Earth and Environmental Sciences
Petersen, Lillian (School: Los Alamos High School)
Developing countries often have poor monitoring and reporting of weather and crop health, leading to slow responses to droughts and food shortages. Here, new satellite data analysis tools were created to monitor crop health in Africa. The method was first tested in Illinois where there is reliable, high-resolution crop data. Measures of vegetation health were computed from 120-meter resolution MODIS satellite imagery since 2000. The author wrote 4000 lines of python code to process 12 terabytes of data. Correlations were computed between corn yields and monthly satellite index anomalies for every county and year, and a multivariate regression using every index and month (1600 values) produced a correlation of 0.86 with a p-value <1e-6. The high correlations in Illinois show that this model has good forecasting skill for crop yields. Next, the method was applied to three countries in Africa: Ethiopia, Tunisia, and Morocco for each country’s main crop.

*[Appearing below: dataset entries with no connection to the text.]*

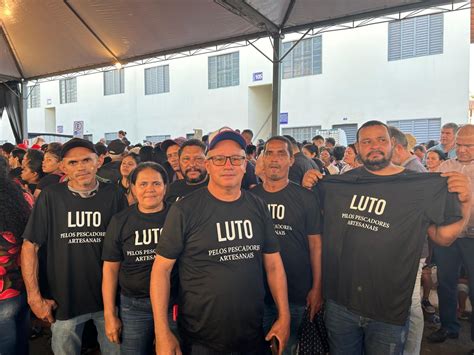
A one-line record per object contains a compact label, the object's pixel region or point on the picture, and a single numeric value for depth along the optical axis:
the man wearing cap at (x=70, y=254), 2.34
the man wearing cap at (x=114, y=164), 4.51
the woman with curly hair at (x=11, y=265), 2.24
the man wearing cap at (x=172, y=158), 4.45
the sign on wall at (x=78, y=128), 11.75
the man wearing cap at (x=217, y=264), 1.93
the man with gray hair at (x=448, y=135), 5.27
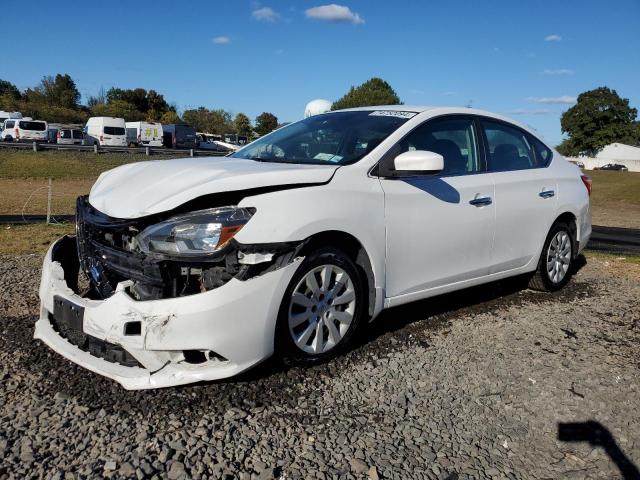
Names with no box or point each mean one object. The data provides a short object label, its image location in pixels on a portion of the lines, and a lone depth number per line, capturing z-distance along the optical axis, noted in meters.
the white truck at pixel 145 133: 51.28
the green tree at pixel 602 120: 99.12
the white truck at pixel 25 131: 41.31
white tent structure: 93.44
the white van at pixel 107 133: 45.62
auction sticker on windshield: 4.41
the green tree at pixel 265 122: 85.71
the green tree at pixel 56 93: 77.50
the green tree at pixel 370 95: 63.08
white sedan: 3.06
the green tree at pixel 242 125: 92.32
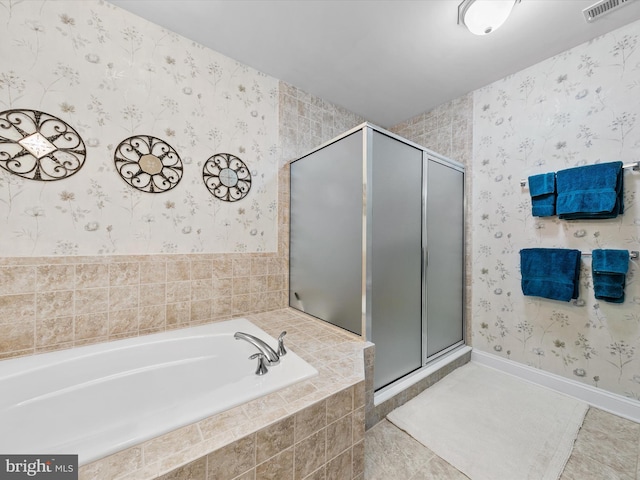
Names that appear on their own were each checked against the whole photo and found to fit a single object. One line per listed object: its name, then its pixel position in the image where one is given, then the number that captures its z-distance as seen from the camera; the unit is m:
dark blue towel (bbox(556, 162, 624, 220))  1.45
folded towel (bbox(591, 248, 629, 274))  1.43
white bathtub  0.89
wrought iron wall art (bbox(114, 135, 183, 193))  1.45
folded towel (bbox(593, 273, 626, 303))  1.45
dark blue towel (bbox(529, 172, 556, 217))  1.69
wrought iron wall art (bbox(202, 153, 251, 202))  1.74
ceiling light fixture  1.28
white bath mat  1.16
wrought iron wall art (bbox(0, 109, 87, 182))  1.18
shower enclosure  1.51
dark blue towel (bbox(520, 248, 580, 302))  1.61
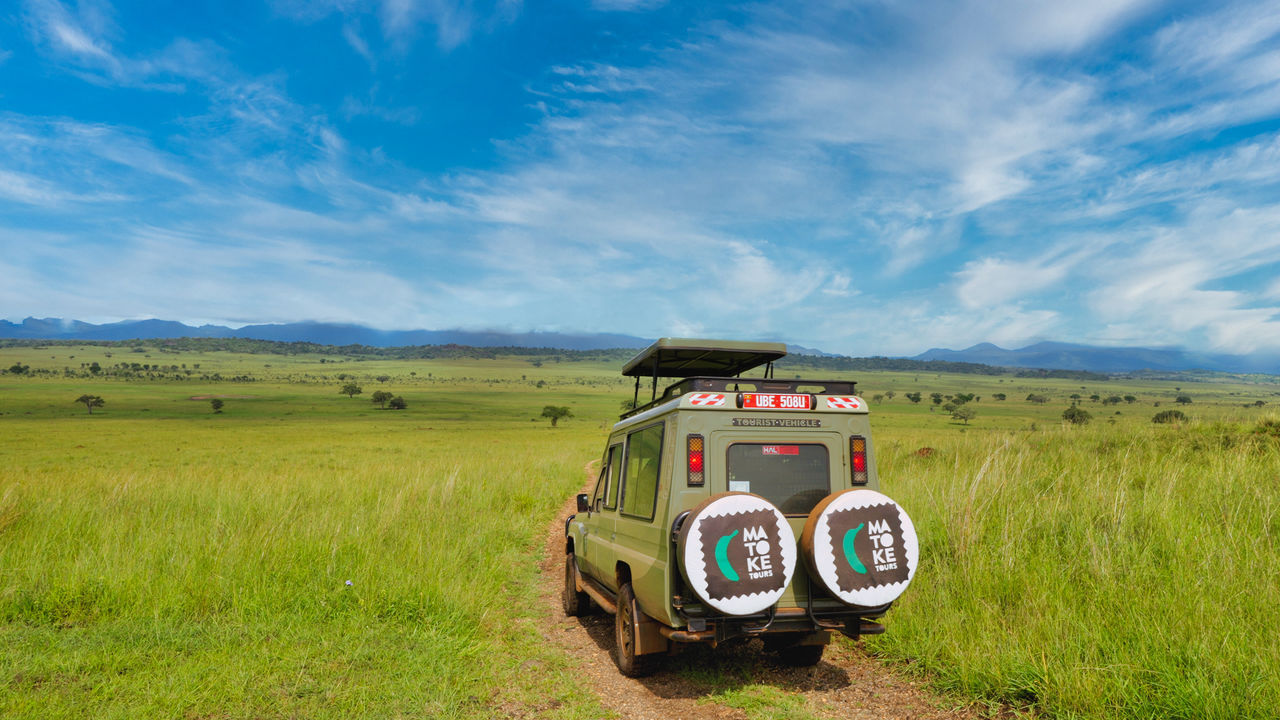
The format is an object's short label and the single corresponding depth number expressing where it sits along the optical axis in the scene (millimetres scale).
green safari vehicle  4797
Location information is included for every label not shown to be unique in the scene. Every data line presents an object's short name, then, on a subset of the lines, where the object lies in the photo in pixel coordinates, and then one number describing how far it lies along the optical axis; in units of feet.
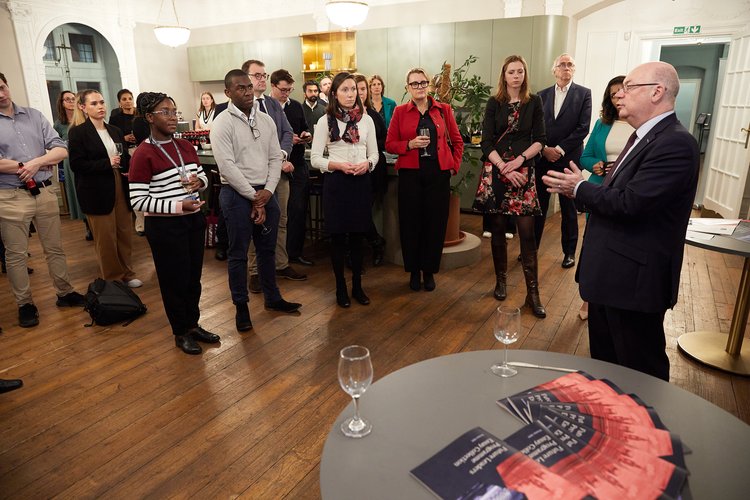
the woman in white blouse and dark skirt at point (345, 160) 11.17
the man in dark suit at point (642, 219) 5.74
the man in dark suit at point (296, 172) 13.65
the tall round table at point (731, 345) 9.34
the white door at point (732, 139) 18.57
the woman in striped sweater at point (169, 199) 8.64
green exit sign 21.02
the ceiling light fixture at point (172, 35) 24.26
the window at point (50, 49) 25.17
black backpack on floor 11.40
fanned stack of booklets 3.17
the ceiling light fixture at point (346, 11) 20.53
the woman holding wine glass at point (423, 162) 11.90
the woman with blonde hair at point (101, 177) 12.26
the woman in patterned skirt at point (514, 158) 11.18
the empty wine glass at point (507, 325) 4.95
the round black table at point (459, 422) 3.35
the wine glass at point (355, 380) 3.95
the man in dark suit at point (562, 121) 13.46
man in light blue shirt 10.62
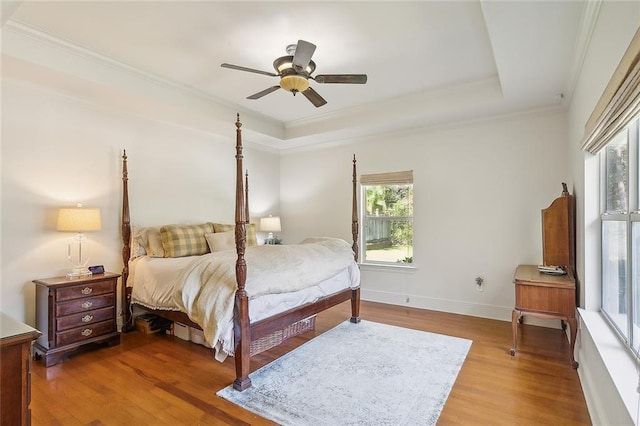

All three had high correlations with the maximum monthly satellite index during the rainy season, at 0.99, 0.97, and 0.73 respectively. The satellite analysis methods and software tools developed here can be used to predict crop production two to four months before the harvest, and many more months before official crop data is published. Satellite imagery was then processed for every African country, and a publicly viewable interactive map displaying real-time crop predictions was posted online. This method is unique because it can be applied to any location, crop, or climate, making it ideal for African countries with small fields and poor ground observations. The author is actively engaged with several international aid organizations that are interested in using this early warning system of impending food shortages.
First Award of $3,000
U.S. Agency for International Development: USAID Science for Development Third Place Award of $2,000.